• **JOB ITEM**
Make an exact transcript of the lines in the data below, starting with the one containing "font-size: 10px ->" and going on through the one containing "margin-left: 24px ->", with both included and the pictures left out.

═══ DATA LISTING

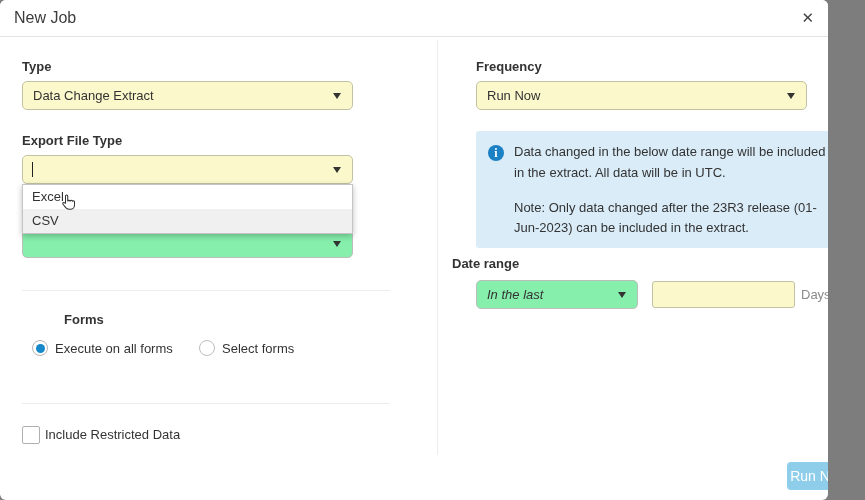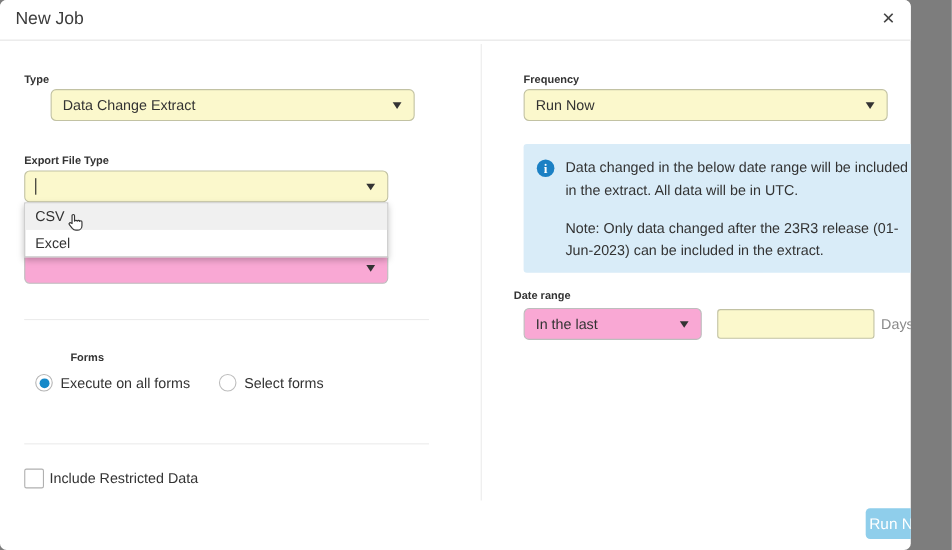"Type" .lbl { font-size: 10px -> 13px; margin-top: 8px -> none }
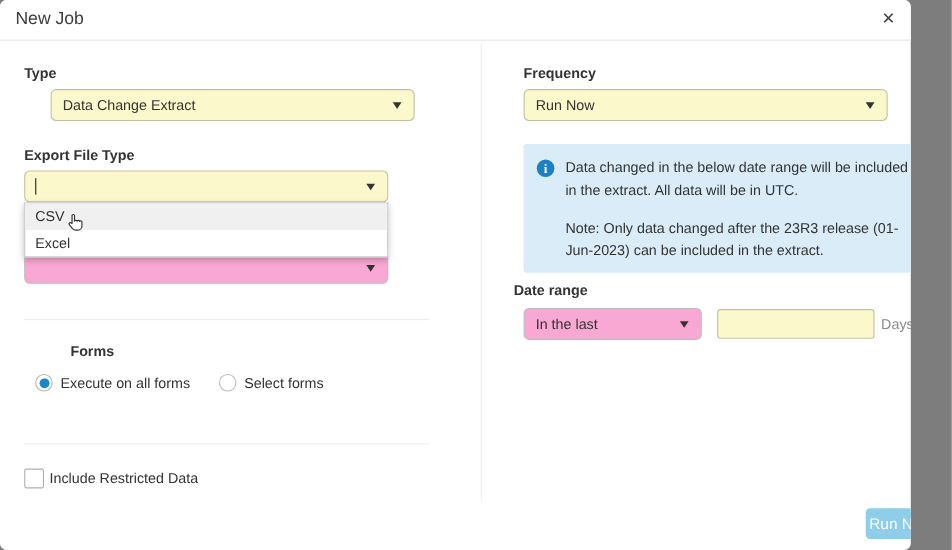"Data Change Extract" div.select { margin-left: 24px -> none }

══════
═══ DATA LISTING

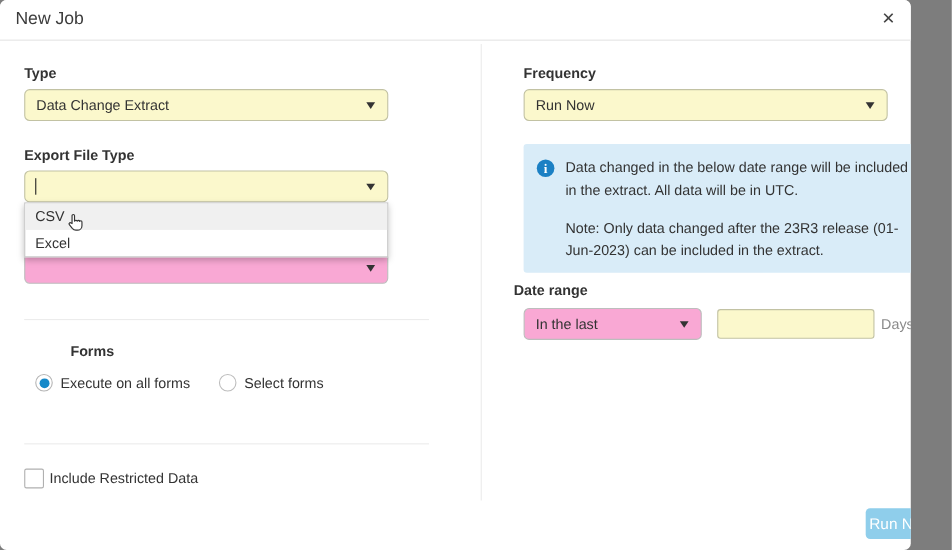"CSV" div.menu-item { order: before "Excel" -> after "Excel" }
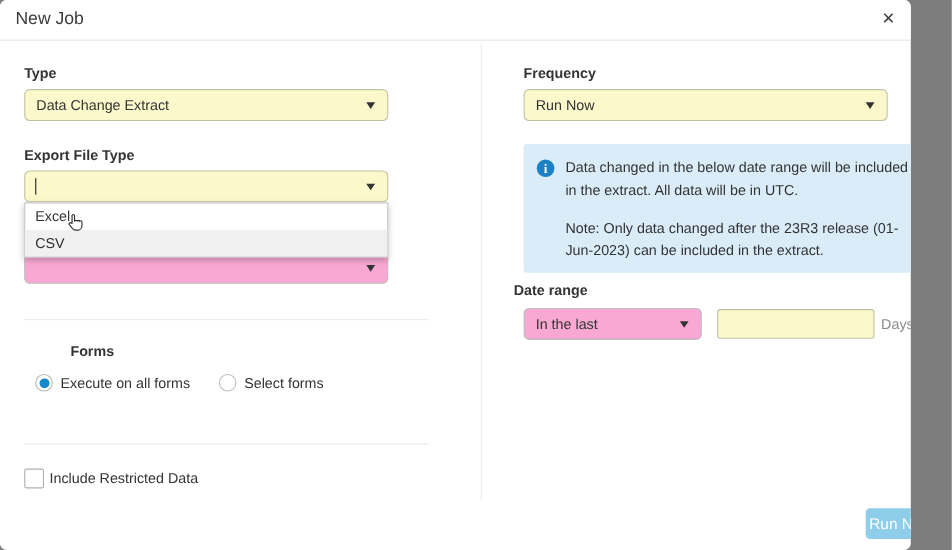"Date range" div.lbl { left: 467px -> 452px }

══════
═══ DATA LISTING

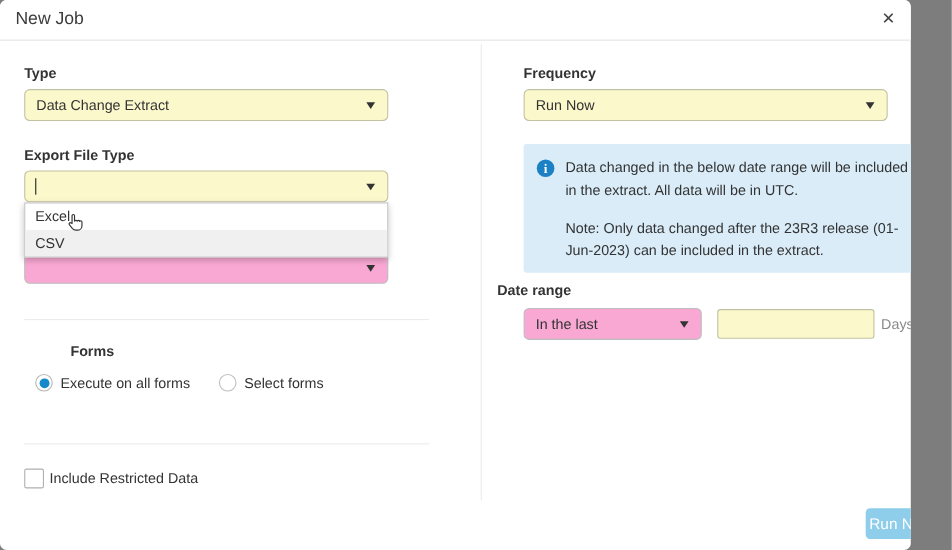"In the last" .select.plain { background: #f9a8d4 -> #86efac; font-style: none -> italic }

══════

• **RESULT FOR THIS EXERCISE**
"Type" .lbl { font-size: 10px -> 13px; margin-top: 8px -> none }
"Data Change Extract" div.select { margin-left: 24px -> none }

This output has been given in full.